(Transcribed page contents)
-- Opening Marker --

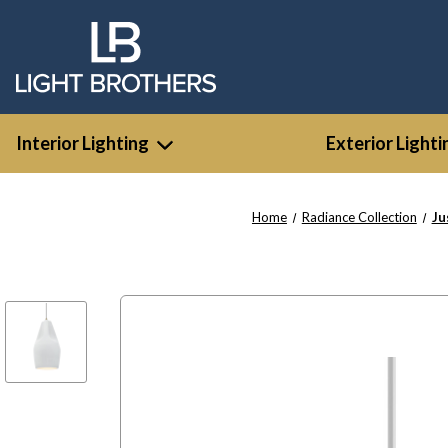
Interior Lighting
Exterior Lighti
Home
Radiance Collection
Ju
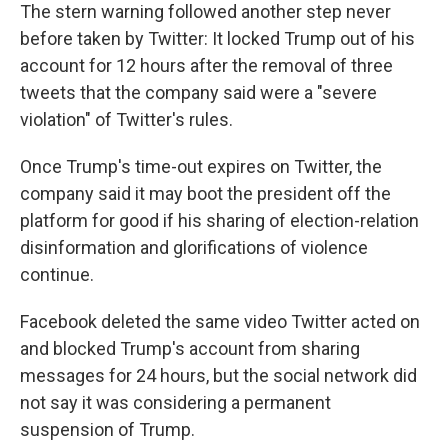
The stern warning followed another step never
before taken by Twitter: It locked Trump out of his
account for 12 hours after the removal of three
tweets that the company said were a "severe
violation" of Twitter's rules.
Once Trump's time-out expires on Twitter, the
company said it may boot the president off the
platform for good if his sharing of election-relation
disinformation and glorifications of violence
continue.
Facebook deleted the same video Twitter acted on
and blocked Trump's account from sharing
messages for 24 hours, but the social network did
not say it was considering a permanent
suspension of Trump.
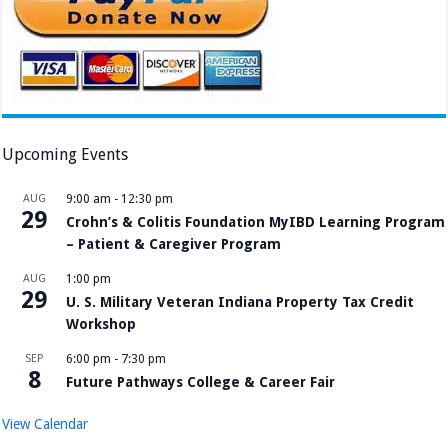
Upcoming Events
AUG
9:00 am
-
12:30 pm
29
Crohn’s & Colitis Foundation MyIBD Learning Program
– Patient & Caregiver Program
AUG
1:00 pm
29
U. S. Military Veteran Indiana Property Tax Credit
Workshop
SEP
6:00 pm
-
7:30 pm
8
Future Pathways College & Career Fair
View Calendar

-- Closing Marker --

### Try it
Return every entry word for word, leaving the pictures out.

### Your response
Interior Lighting
Exterior Lighti
Home
Radiance Collection
Ju
The stern warning followed another step never
before taken by Twitter: It locked Trump out of his
account for 12 hours after the removal of three
tweets that the company said were a "severe
violation" of Twitter's rules.
Once Trump's time-out expires on Twitter, the
company said it may boot the president off the
platform for good if his sharing of election-relation
disinformation and glorifications of violence
continue.
Facebook deleted the same video Twitter acted on
and blocked Trump's account from sharing
messages for 24 hours, but the social network did
not say it was considering a permanent
suspension of Trump.
Upcoming Events
AUG
9:00 am
-
12:30 pm
29
Crohn’s & Colitis Foundation MyIBD Learning Program
– Patient & Caregiver Program
AUG
1:00 pm
29
U. S. Military Veteran Indiana Property Tax Credit
Workshop
SEP
6:00 pm
-
7:30 pm
8
Future Pathways College & Career Fair
View Calendar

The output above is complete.